| Provided text |
>>

# Hapkido as a "soft" and "internal" art?



## Raymond (Apr 29, 2015)

Hapkido is a wonderful art because over the decades, it has become so many things.  It can be taught and practiced with a variety of focus.  It can be taught as a rough, brutal art that aims to destroy and break opponent's as necessary or a softer art that uses degrees of pain for compliance.  Some folks have intermingled with TKD and other Korean striking arts to add a variety of kicks.  

I have always been taught the middle ground between all of these.  However, I have a friend who is a disabled US Army veteran who suffered head and back injuries.  Just from chatting, even though he hasn't explicitly said it I have a feeling he would like to practice a martial art but his access to instructors or schools that could cater to him are not readily available (he has a wife, child, new house and goes to school).  I was thinking that I could help him learn Hapkido as a soft and internal art.  Focusing on the healing value (mentally and physically) of meditation and danjeon breathing, working on balance and movement through the use of footwork and using the techniques of many Hapkido joint locks not as a means to destroy but as a means to harmonize energy with others and a sort of working meditation as he goes slowly through practicing the movements.  Unfortunately hard contact techniques that are important to Hapkido, such as break falling, would not be safe for him to practice.

Does anyone here have any advice on or recommendations for this type of practice?


----------



## Chrisoro (Apr 29, 2015)

If hard break-falling is out of the question, what about rolling? Also, I don't see any problems with putting on standing arm and wristlocks in a careful and controlled way, and letting him tap once the lock is on, instead of throwing him down. Exploring the biomechanics behind why and how various locks work is something you can do in a soft and slow way, without any danger of injury. It may not alone prepare you to use them in a practical setting, but it can greatly increase your(and his) understanding of the locks, and how to employ them from a variety of different positions and grips. Standing lock flows is also fully possible without throwing anyone to the ground. Look at how Aikidoka do randori.

<<

| Recorded data |
>>

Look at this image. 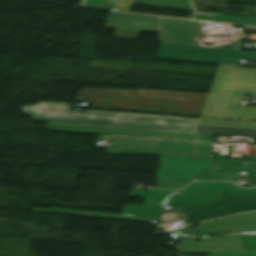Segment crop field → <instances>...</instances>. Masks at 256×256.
Here are the masks:
<instances>
[{"label": "crop field", "mask_w": 256, "mask_h": 256, "mask_svg": "<svg viewBox=\"0 0 256 256\" xmlns=\"http://www.w3.org/2000/svg\"><path fill=\"white\" fill-rule=\"evenodd\" d=\"M177 194L256 196V189L242 190L230 182H194Z\"/></svg>", "instance_id": "obj_8"}, {"label": "crop field", "mask_w": 256, "mask_h": 256, "mask_svg": "<svg viewBox=\"0 0 256 256\" xmlns=\"http://www.w3.org/2000/svg\"><path fill=\"white\" fill-rule=\"evenodd\" d=\"M21 109L31 118L41 122L190 133L196 132L199 120L95 110L77 113L69 110V102H38L37 105L25 106Z\"/></svg>", "instance_id": "obj_1"}, {"label": "crop field", "mask_w": 256, "mask_h": 256, "mask_svg": "<svg viewBox=\"0 0 256 256\" xmlns=\"http://www.w3.org/2000/svg\"><path fill=\"white\" fill-rule=\"evenodd\" d=\"M188 183L158 182V188L181 189Z\"/></svg>", "instance_id": "obj_15"}, {"label": "crop field", "mask_w": 256, "mask_h": 256, "mask_svg": "<svg viewBox=\"0 0 256 256\" xmlns=\"http://www.w3.org/2000/svg\"><path fill=\"white\" fill-rule=\"evenodd\" d=\"M194 19L256 26L255 18L229 16V15H221V14L196 12Z\"/></svg>", "instance_id": "obj_10"}, {"label": "crop field", "mask_w": 256, "mask_h": 256, "mask_svg": "<svg viewBox=\"0 0 256 256\" xmlns=\"http://www.w3.org/2000/svg\"><path fill=\"white\" fill-rule=\"evenodd\" d=\"M251 210H256V197L223 196V201L178 212L185 216L184 221L186 224H193L207 220L209 217L214 218Z\"/></svg>", "instance_id": "obj_5"}, {"label": "crop field", "mask_w": 256, "mask_h": 256, "mask_svg": "<svg viewBox=\"0 0 256 256\" xmlns=\"http://www.w3.org/2000/svg\"><path fill=\"white\" fill-rule=\"evenodd\" d=\"M105 0H83L82 4L89 7L102 8Z\"/></svg>", "instance_id": "obj_16"}, {"label": "crop field", "mask_w": 256, "mask_h": 256, "mask_svg": "<svg viewBox=\"0 0 256 256\" xmlns=\"http://www.w3.org/2000/svg\"><path fill=\"white\" fill-rule=\"evenodd\" d=\"M114 148L109 153L193 157L195 142H176L145 138L109 136Z\"/></svg>", "instance_id": "obj_4"}, {"label": "crop field", "mask_w": 256, "mask_h": 256, "mask_svg": "<svg viewBox=\"0 0 256 256\" xmlns=\"http://www.w3.org/2000/svg\"><path fill=\"white\" fill-rule=\"evenodd\" d=\"M199 124L256 129L255 123H241V122L201 119Z\"/></svg>", "instance_id": "obj_12"}, {"label": "crop field", "mask_w": 256, "mask_h": 256, "mask_svg": "<svg viewBox=\"0 0 256 256\" xmlns=\"http://www.w3.org/2000/svg\"><path fill=\"white\" fill-rule=\"evenodd\" d=\"M240 95L256 96V70L219 67L202 116L256 121V108L236 107Z\"/></svg>", "instance_id": "obj_3"}, {"label": "crop field", "mask_w": 256, "mask_h": 256, "mask_svg": "<svg viewBox=\"0 0 256 256\" xmlns=\"http://www.w3.org/2000/svg\"><path fill=\"white\" fill-rule=\"evenodd\" d=\"M209 94L161 91L81 88L75 100L94 109H112L201 116Z\"/></svg>", "instance_id": "obj_2"}, {"label": "crop field", "mask_w": 256, "mask_h": 256, "mask_svg": "<svg viewBox=\"0 0 256 256\" xmlns=\"http://www.w3.org/2000/svg\"><path fill=\"white\" fill-rule=\"evenodd\" d=\"M47 129L75 132V133H102V134H113V135L183 139V140H193V141H196L198 136V134H178V133H165V132L125 130V129H111V128H102V127L69 126V125H58V124H47Z\"/></svg>", "instance_id": "obj_6"}, {"label": "crop field", "mask_w": 256, "mask_h": 256, "mask_svg": "<svg viewBox=\"0 0 256 256\" xmlns=\"http://www.w3.org/2000/svg\"><path fill=\"white\" fill-rule=\"evenodd\" d=\"M196 157L211 158V144L198 143Z\"/></svg>", "instance_id": "obj_14"}, {"label": "crop field", "mask_w": 256, "mask_h": 256, "mask_svg": "<svg viewBox=\"0 0 256 256\" xmlns=\"http://www.w3.org/2000/svg\"><path fill=\"white\" fill-rule=\"evenodd\" d=\"M134 3L193 10L190 0H135Z\"/></svg>", "instance_id": "obj_11"}, {"label": "crop field", "mask_w": 256, "mask_h": 256, "mask_svg": "<svg viewBox=\"0 0 256 256\" xmlns=\"http://www.w3.org/2000/svg\"><path fill=\"white\" fill-rule=\"evenodd\" d=\"M198 141L212 142L213 136L200 135Z\"/></svg>", "instance_id": "obj_17"}, {"label": "crop field", "mask_w": 256, "mask_h": 256, "mask_svg": "<svg viewBox=\"0 0 256 256\" xmlns=\"http://www.w3.org/2000/svg\"><path fill=\"white\" fill-rule=\"evenodd\" d=\"M133 0H106L103 8L104 9H110L114 10L117 9L119 11H125L128 12Z\"/></svg>", "instance_id": "obj_13"}, {"label": "crop field", "mask_w": 256, "mask_h": 256, "mask_svg": "<svg viewBox=\"0 0 256 256\" xmlns=\"http://www.w3.org/2000/svg\"><path fill=\"white\" fill-rule=\"evenodd\" d=\"M196 133L207 135L241 136L256 138V130L228 127L199 125Z\"/></svg>", "instance_id": "obj_9"}, {"label": "crop field", "mask_w": 256, "mask_h": 256, "mask_svg": "<svg viewBox=\"0 0 256 256\" xmlns=\"http://www.w3.org/2000/svg\"><path fill=\"white\" fill-rule=\"evenodd\" d=\"M177 190H131L130 197H144L145 206L126 205L122 214L159 217L164 201Z\"/></svg>", "instance_id": "obj_7"}]
</instances>
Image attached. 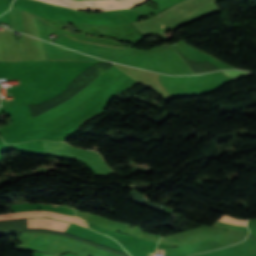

<<

| Problem to solve |
Could you write the next part of the forum thread about practicing Hapkido as a soft and internal art, starting after its last post? None of the entries are needed here.

| Exercise output |
----------



## Raymond (Apr 29, 2015)

My thought right now is that the mental and spiritual benefits of martial arts for him would far outweigh any potential physical/self defense benefits.  I think that would be my goal if we undertook the endeavor.

There are many great internal arts, along with many soft arts like Aikido that you mention.  Its odd that you mentioned it as it is an art I was thinking about when the idea occurred to me.  Trying to practice Hapkido with him in a way that the techniques serve more as a vehicle of self fulfillment.  Essentially giving him something to put his mind into during practice to help erase other sorts of worldly tensions and frustrations.  When you step on the mats, it is difficult to remember your daily problems as you need your whole mind to understand and learn the techniques.


----------



## oftheherd1 (Apr 30, 2015)

Raymond said:


> ...
> 
> Does anyone here have any advice on or recommendations for this type of practice?



Thanks for this thread.

As you know, and as Chrisoro pointed out, you don't have to forcefully put him down or throw him into the next county, just as we wouldn't break a wrist or dislocate a knee with a practice opponent.  It won't hurt for him to do some of that to you if he can.  You may not know, or at least didn't mention, how his head and back injuries manifest themselves.  Does he have strength enough to perform moves?  Would certain movements cause unbearable pain?  It doesn't mean you can't teach him any techniques, only that some may have to be avoided, or learned by him in a way he can do them.  Again, as you know, it isn't really strength as much as technique anyway.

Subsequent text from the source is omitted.